If you need more than the maximum number of intents

First, consider whether your system is using too many intents.

Can multiple intents be combined into single intent with entities

Intents that are too similar can make it more difficult for LUIS to distinguish between them. Intents should be varied enough to capture the main tasks that the user is asking for, but they don't need to capture every path your code takes. For example, BookFlight and FlightCustomerService might be separate intents in a travel app, but BookInternationalFlight and BookDomesticFlight are too similar. If your system needs to distinguish them, use entities or other logic rather than intents.

Dispatcher model

If you cannot use fewer intents, divide your intents into multiple LUIS apps using the dispatcher model. This approach allows you to have different domains in separate apps controlled by a parent domain. The parent domain the general domain of each child. The chat bot receives this first intent, then sends a second prediction request to the correct child app.

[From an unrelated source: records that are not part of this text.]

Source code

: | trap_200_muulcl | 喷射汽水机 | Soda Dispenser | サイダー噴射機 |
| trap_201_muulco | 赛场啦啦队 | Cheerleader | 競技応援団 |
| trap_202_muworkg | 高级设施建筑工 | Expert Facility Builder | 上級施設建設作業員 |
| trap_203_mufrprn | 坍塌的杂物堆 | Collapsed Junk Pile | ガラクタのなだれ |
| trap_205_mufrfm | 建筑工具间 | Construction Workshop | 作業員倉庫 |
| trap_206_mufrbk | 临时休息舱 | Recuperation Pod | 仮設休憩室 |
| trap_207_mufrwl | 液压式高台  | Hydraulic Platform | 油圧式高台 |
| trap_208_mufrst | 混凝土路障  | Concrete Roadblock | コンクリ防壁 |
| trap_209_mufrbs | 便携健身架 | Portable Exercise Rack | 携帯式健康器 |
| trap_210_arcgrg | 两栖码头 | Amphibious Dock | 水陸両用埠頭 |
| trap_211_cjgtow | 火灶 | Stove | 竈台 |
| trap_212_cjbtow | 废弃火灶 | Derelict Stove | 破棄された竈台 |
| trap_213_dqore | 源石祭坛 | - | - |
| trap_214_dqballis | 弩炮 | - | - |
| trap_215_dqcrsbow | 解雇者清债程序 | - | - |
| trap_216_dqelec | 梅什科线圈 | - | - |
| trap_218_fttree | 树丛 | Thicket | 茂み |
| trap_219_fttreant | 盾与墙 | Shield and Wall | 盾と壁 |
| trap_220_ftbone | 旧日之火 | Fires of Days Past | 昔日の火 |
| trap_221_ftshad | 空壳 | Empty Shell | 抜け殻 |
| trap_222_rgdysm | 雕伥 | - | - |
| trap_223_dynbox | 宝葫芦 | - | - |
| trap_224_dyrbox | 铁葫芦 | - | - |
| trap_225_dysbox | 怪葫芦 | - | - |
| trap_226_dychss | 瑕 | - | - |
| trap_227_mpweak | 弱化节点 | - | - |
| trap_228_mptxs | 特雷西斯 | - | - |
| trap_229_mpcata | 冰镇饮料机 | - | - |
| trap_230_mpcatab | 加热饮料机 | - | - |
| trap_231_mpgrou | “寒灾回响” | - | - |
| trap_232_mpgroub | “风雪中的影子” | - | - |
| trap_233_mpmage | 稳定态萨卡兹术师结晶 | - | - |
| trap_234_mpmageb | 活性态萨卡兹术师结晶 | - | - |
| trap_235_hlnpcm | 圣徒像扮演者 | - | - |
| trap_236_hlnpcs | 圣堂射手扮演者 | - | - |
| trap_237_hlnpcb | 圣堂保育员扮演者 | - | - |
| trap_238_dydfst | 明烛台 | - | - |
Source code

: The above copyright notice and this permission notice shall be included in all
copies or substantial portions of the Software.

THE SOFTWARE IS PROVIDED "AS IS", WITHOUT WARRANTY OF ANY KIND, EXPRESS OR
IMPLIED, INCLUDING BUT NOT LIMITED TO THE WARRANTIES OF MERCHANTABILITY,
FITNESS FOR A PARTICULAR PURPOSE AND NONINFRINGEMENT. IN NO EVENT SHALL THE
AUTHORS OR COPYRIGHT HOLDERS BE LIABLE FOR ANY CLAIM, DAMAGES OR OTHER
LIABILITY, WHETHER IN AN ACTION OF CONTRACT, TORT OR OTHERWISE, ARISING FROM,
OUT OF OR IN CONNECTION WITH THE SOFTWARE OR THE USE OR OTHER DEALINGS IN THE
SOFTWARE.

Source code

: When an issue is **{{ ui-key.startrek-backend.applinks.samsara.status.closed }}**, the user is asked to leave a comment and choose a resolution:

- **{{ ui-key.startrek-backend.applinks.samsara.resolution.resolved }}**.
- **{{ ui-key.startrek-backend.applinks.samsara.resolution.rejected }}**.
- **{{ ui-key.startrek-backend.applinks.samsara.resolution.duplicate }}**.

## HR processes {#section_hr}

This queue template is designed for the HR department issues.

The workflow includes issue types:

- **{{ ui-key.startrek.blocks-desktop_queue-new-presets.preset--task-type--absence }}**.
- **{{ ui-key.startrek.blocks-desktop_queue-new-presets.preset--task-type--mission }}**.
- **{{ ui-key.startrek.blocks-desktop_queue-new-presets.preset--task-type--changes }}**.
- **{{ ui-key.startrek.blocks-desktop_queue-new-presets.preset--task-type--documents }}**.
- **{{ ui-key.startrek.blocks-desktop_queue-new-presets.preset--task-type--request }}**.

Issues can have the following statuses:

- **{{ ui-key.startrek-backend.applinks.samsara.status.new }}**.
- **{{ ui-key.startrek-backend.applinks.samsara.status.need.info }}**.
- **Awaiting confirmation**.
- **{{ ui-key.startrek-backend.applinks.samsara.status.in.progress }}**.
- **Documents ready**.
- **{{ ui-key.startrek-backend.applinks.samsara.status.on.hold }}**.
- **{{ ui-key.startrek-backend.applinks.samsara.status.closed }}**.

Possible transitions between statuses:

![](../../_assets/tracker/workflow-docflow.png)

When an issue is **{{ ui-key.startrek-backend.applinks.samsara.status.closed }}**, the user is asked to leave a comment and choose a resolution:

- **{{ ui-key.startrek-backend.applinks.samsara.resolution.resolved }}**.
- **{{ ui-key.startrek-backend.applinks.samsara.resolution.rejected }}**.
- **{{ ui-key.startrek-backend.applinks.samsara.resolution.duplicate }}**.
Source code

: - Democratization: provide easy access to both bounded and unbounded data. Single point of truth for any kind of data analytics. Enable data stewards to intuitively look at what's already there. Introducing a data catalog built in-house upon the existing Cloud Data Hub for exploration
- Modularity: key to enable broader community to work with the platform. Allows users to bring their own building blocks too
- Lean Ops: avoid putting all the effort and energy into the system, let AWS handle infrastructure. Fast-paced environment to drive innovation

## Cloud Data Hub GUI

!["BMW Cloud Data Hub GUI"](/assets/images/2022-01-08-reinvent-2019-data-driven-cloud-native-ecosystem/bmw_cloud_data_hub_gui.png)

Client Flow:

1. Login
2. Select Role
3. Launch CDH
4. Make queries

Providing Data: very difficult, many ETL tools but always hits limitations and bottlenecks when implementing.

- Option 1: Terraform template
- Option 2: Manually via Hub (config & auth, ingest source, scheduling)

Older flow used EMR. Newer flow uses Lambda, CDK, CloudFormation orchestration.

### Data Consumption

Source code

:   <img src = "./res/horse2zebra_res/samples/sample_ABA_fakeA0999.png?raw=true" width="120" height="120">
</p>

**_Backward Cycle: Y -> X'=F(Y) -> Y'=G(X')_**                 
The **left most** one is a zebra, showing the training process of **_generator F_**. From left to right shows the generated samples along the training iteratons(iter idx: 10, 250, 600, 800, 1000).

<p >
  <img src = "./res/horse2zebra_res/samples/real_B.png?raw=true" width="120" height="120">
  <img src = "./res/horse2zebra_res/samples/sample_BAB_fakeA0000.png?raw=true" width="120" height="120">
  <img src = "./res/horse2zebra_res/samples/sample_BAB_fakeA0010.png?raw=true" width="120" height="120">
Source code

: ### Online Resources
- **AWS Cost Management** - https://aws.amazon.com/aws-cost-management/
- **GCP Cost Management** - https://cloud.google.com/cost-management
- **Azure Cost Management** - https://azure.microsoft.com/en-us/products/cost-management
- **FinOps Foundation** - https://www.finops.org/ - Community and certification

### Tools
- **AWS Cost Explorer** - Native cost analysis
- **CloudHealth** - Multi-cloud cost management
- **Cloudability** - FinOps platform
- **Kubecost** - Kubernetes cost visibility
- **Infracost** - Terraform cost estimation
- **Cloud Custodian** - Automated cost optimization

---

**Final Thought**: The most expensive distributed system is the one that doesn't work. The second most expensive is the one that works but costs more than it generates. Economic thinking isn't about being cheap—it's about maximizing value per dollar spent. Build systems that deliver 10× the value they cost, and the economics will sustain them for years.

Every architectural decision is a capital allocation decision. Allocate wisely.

For example, let's say you're developing an office assistant that has over 500 intents. If 100 intents relate to scheduling meetings, 100 are about reminders, 100 are about getting information about colleagues, and 100 are for sending email, you can group intents so that each group is in a single app, then create a top-level group with each intent. Base the utterance to LUIS twice, first to the top-level app, then based on the results, to the group-level app.

Client-app preprocessing

Another method is to do some preprocessing on the utterance, such as matching on regular expressions, to determine which LUIS app or set of apps receives the utterance.

Prediction from all children and parent at same time

To improve responsiveness, ordinarily a system is designed to reduce the number of REST API calls. Instead, consider sending the utterance to multiple LUIS apps simultaneously and asynchronously, then pick the intent with the highest score.

Request help for apps with significant number of intents

If reducing the number of intents or dividing your intents into multiple apps doesn't work for you, contact support. To do so, gather detailed information about your system, go to the LUIS website, and then select Support. If your Azure subscription includes support services, contact Azure technical support.